### Task brief
Your copy should match the entries exactly, except that it holds no pictures.

### Data for the task
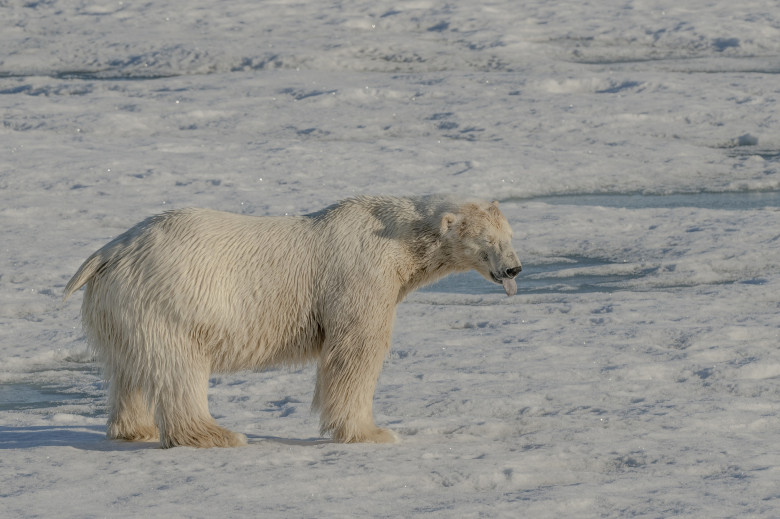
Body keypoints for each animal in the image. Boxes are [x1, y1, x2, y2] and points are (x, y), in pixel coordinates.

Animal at [64, 195, 520, 446]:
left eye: (511, 235)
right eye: (488, 240)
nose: (514, 269)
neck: (397, 237)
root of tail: (110, 252)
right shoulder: (359, 274)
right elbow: (356, 350)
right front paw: (373, 431)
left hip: (122, 306)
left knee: (130, 368)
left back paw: (134, 429)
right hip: (170, 296)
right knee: (179, 367)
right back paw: (217, 435)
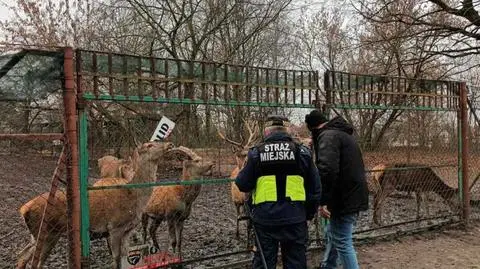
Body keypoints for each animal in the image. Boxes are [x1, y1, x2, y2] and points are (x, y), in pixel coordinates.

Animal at [18, 141, 178, 266]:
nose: (170, 144)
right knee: (36, 261)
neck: (134, 198)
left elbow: (125, 255)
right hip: (47, 232)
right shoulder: (115, 227)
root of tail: (24, 209)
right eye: (150, 144)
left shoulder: (128, 230)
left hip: (39, 234)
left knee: (23, 255)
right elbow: (116, 258)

### Result of the task
Body keypoints for each animal in the image. Boxes are [x1, y1, x2, y2] and points are (x, y), in pixel coordinates.

Animal at [64, 195, 520, 446]:
left eye: (511, 235)
right eye: (488, 240)
nose: (514, 269)
neck: (397, 237)
root of tail: (110, 252)
right shoulder: (359, 274)
right elbow: (356, 350)
right front paw: (373, 431)
left hip: (122, 306)
left knee: (130, 368)
left back paw: (134, 429)
right hip: (170, 296)
right knee: (179, 367)
right back paw: (217, 435)
Body keypoints for each animal in the image. Boxes are [x1, y1, x2, y2] and points are (x, y), in pixel coordinates.

Animal at [18, 141, 178, 266]:
nose: (170, 144)
right knee: (36, 261)
neck: (134, 198)
left elbow: (125, 255)
right hip: (47, 232)
right shoulder: (115, 227)
root of tail: (24, 209)
right eye: (150, 144)
left shoulder: (128, 230)
left hip: (39, 234)
left knee: (23, 255)
right elbow: (116, 258)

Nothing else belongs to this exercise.